_Your task_:
Where "down" occurs in a line of the entries below, copy that line.

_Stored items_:
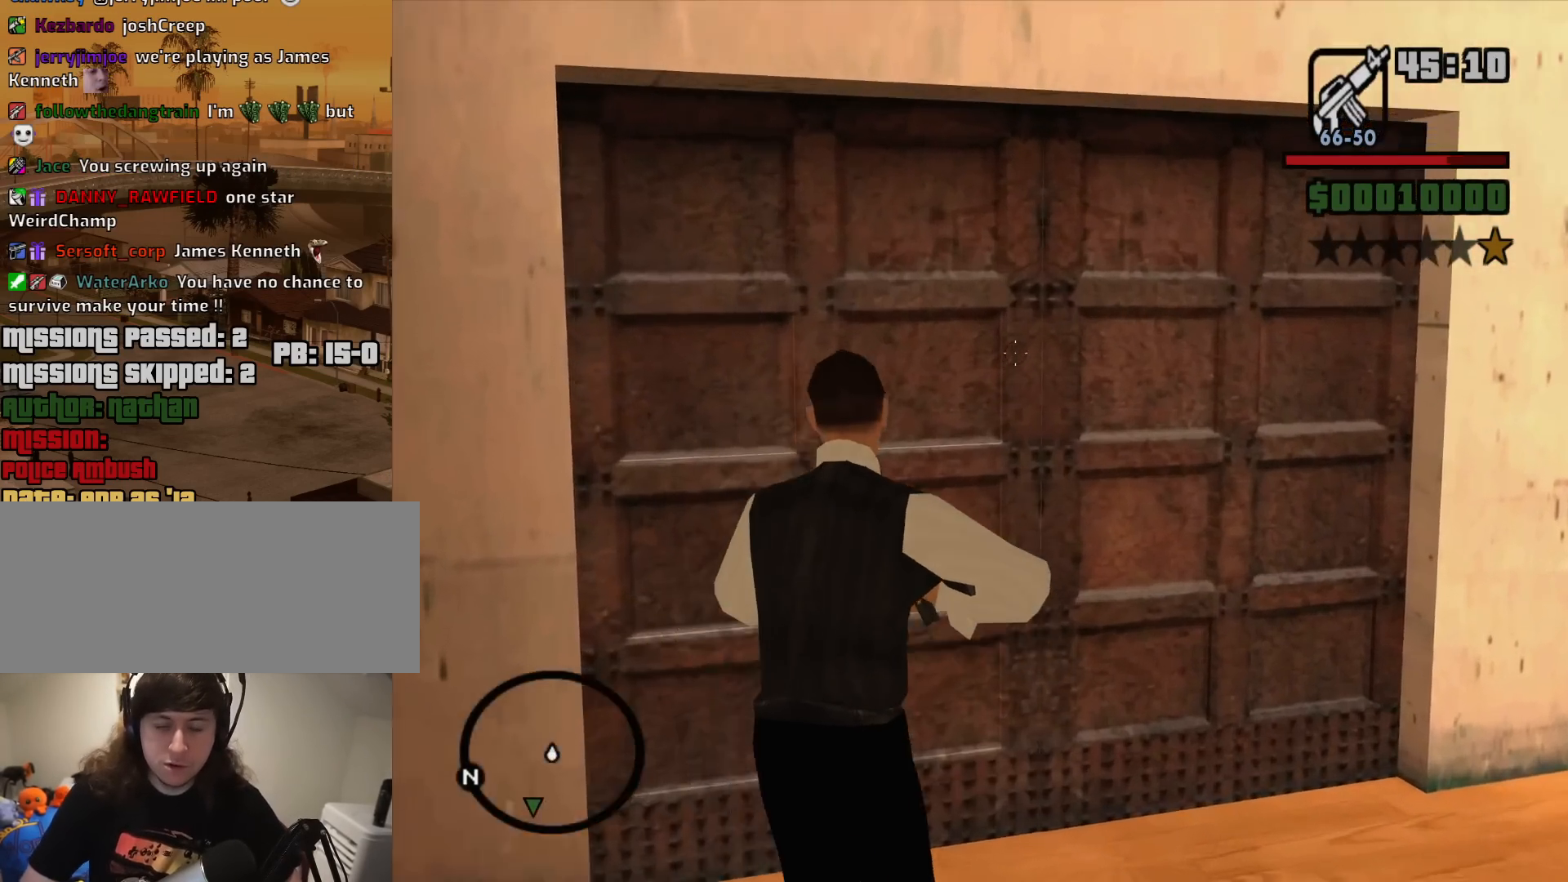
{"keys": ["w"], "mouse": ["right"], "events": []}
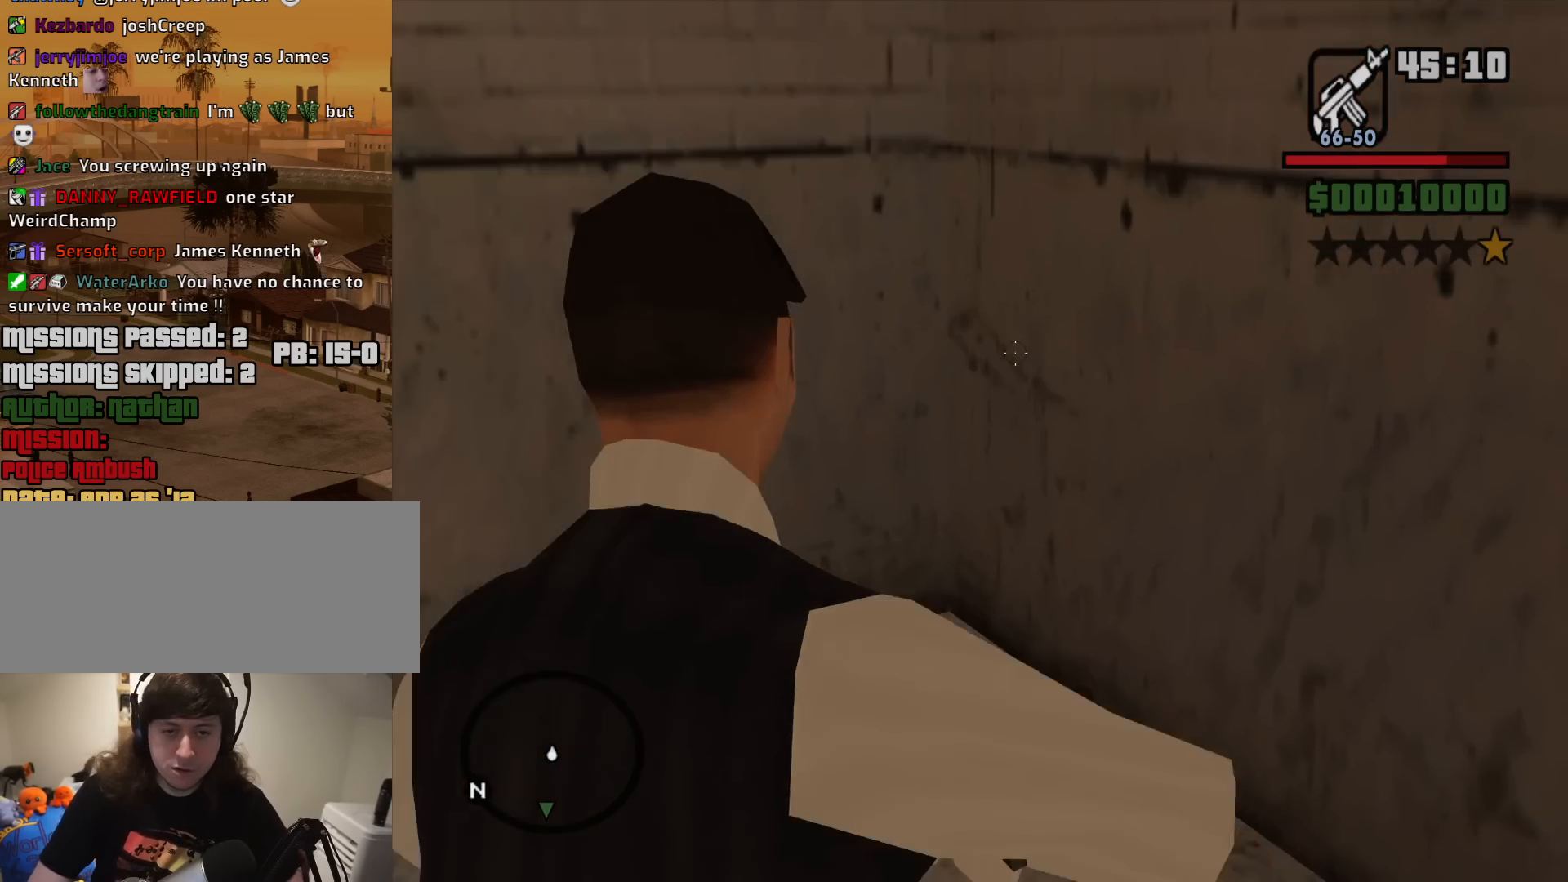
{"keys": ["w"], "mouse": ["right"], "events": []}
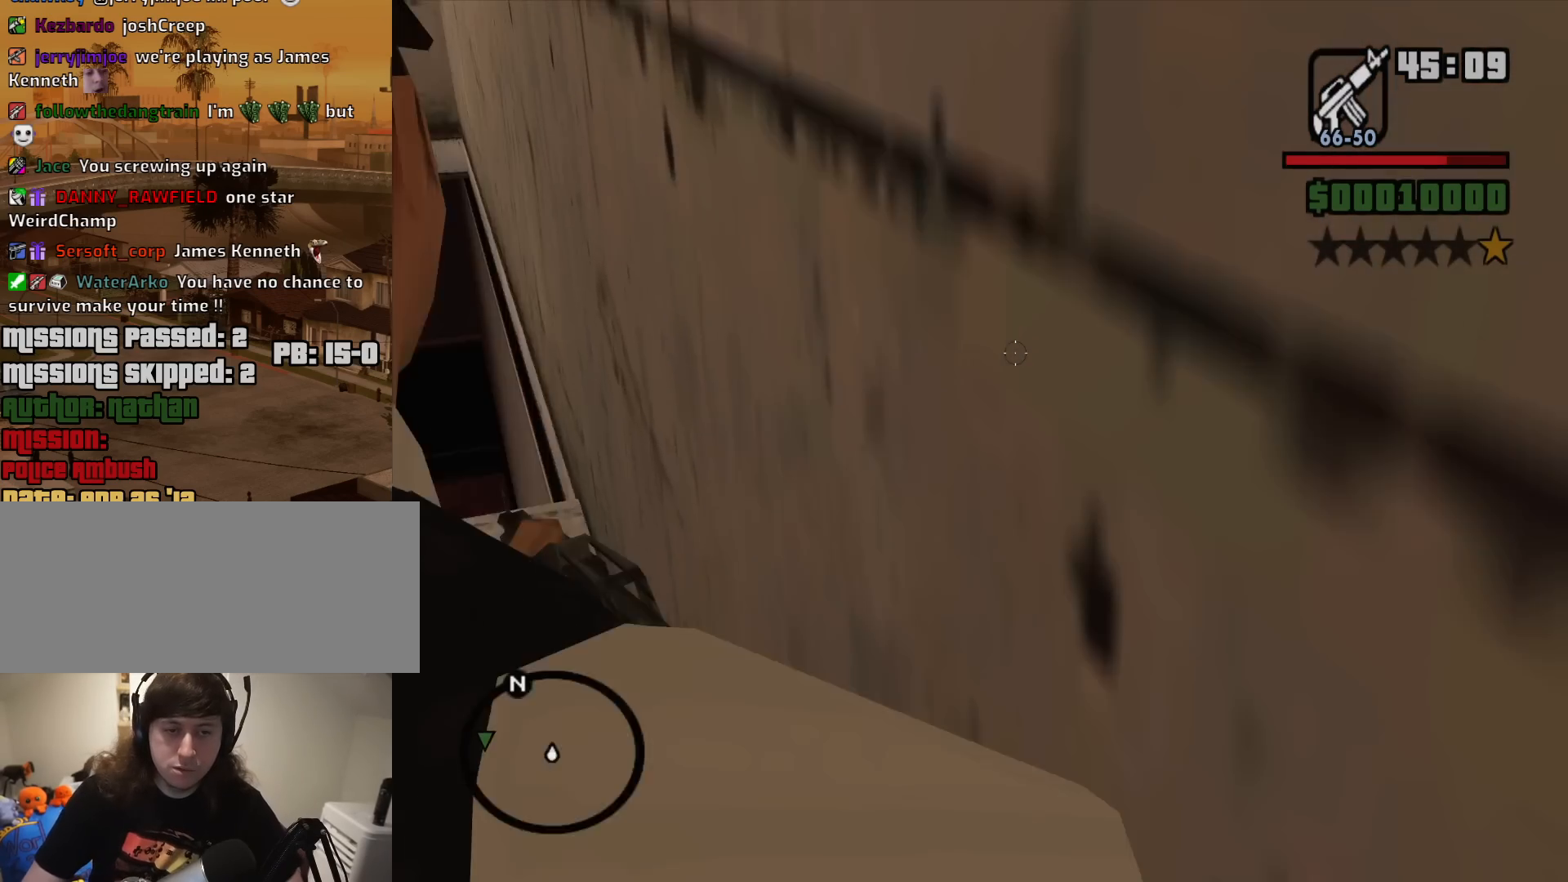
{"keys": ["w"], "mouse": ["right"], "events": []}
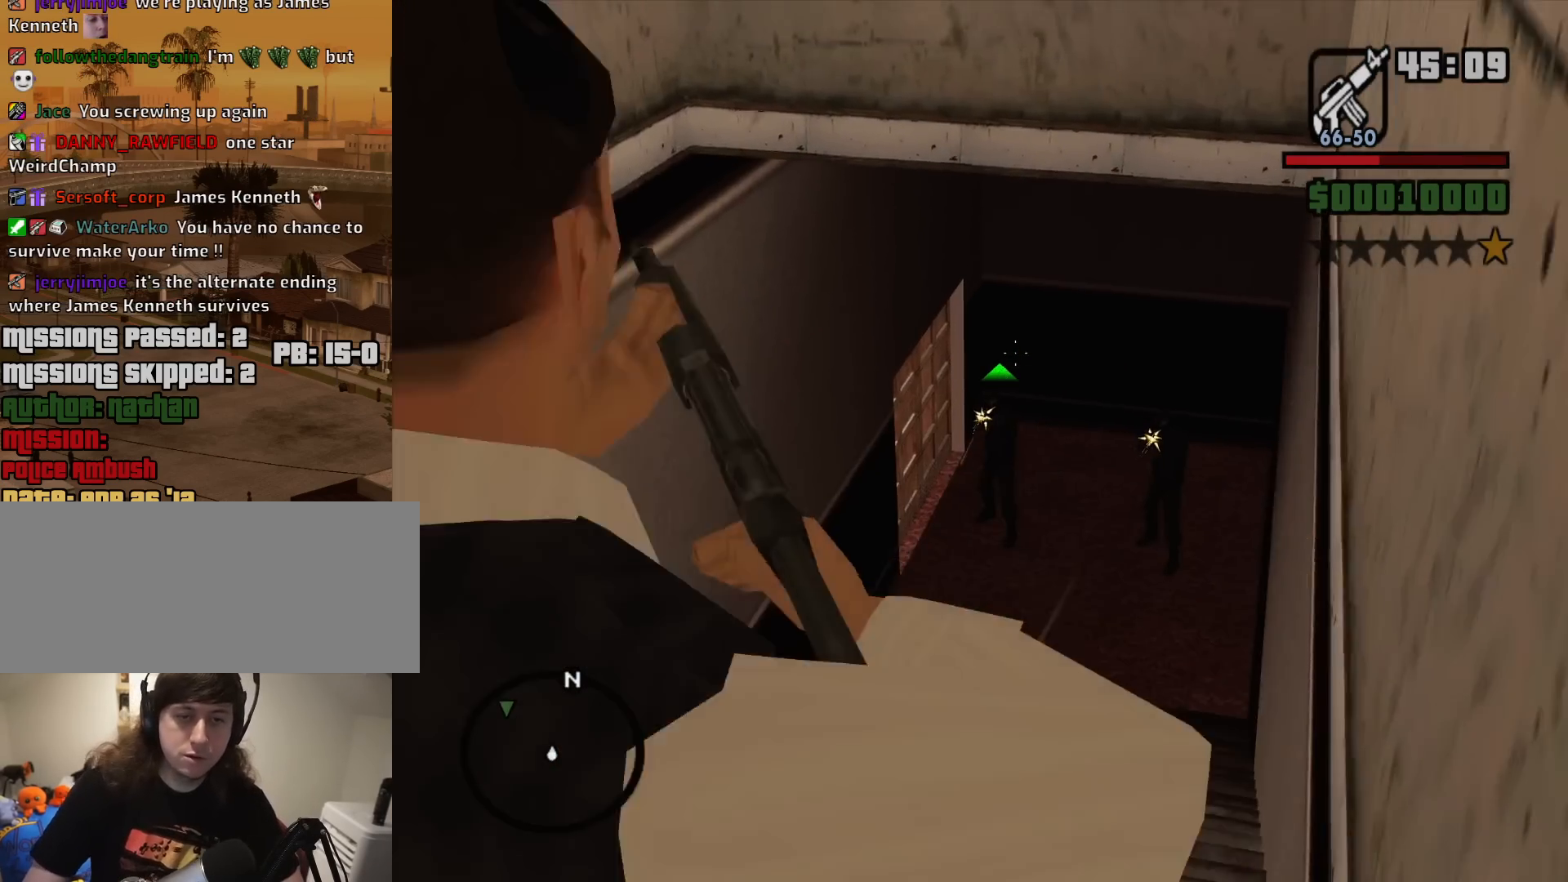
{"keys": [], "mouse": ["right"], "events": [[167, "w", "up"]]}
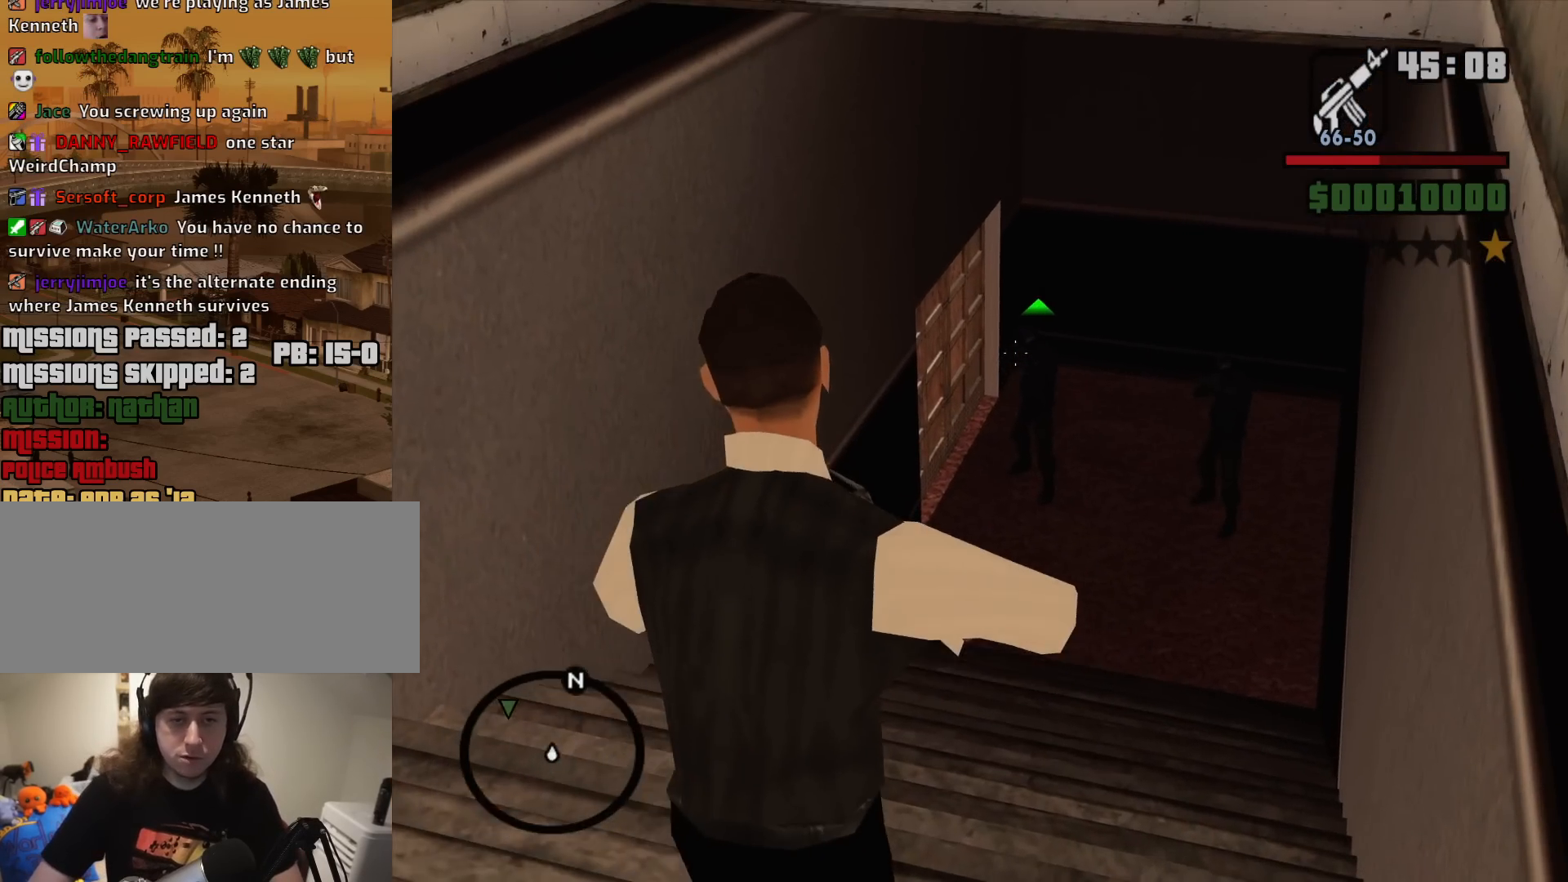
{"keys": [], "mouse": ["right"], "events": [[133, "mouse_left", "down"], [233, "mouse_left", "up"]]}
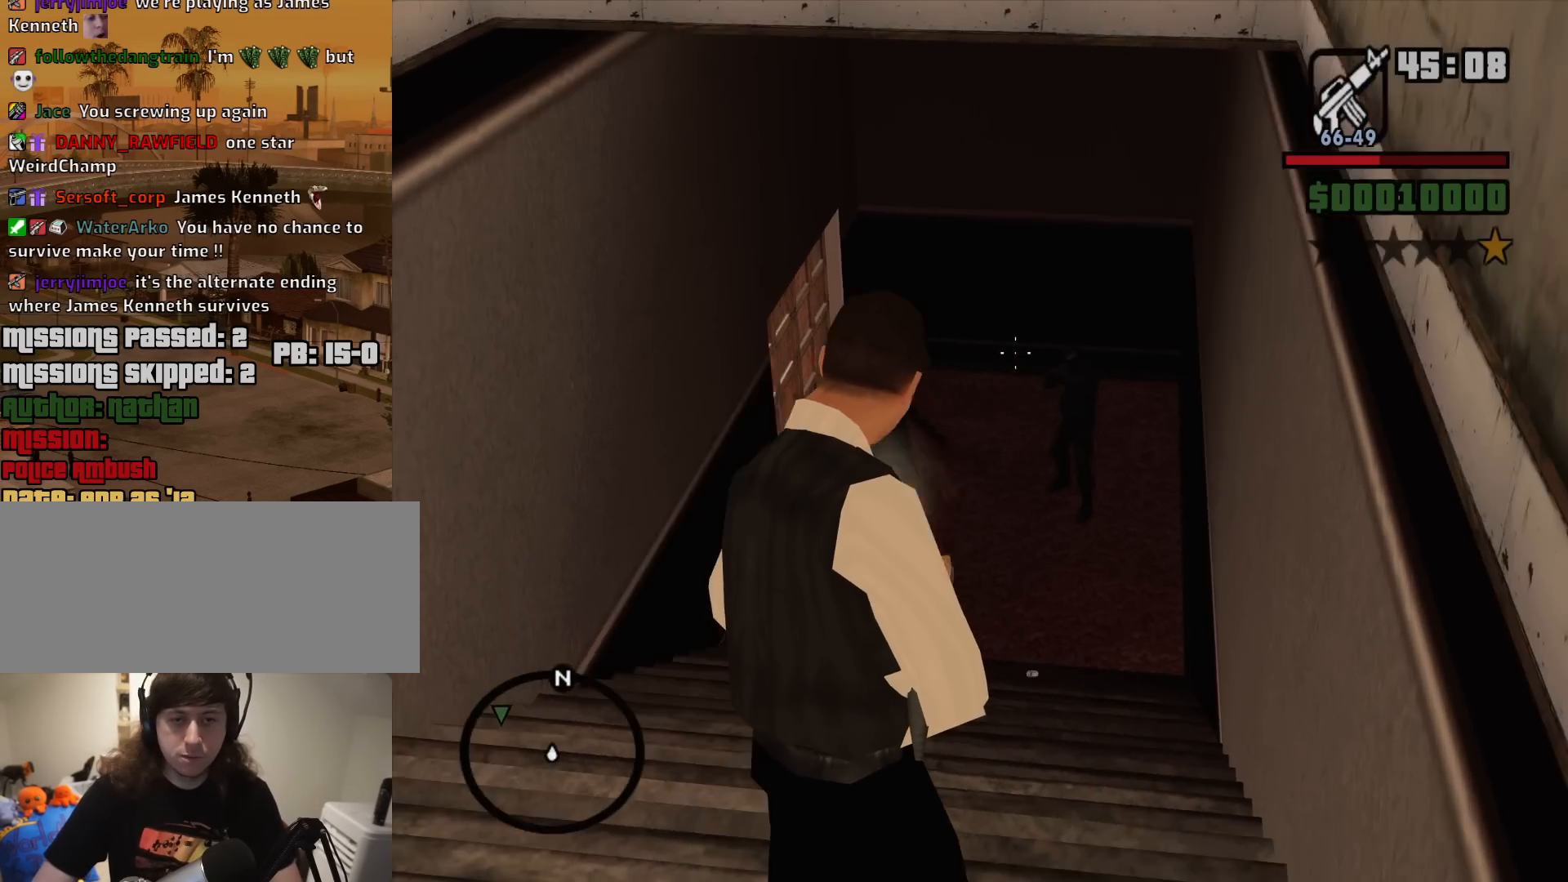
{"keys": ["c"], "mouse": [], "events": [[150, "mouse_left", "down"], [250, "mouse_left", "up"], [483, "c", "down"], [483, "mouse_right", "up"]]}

_Expected answer_:
{"keys": [], "mouse": ["right"], "events": [[133, "mouse_left", "down"], [233, "mouse_left", "up"]]}
{"keys": ["c"], "mouse": [], "events": [[150, "mouse_left", "down"], [250, "mouse_left", "up"], [483, "c", "down"], [483, "mouse_right", "up"]]}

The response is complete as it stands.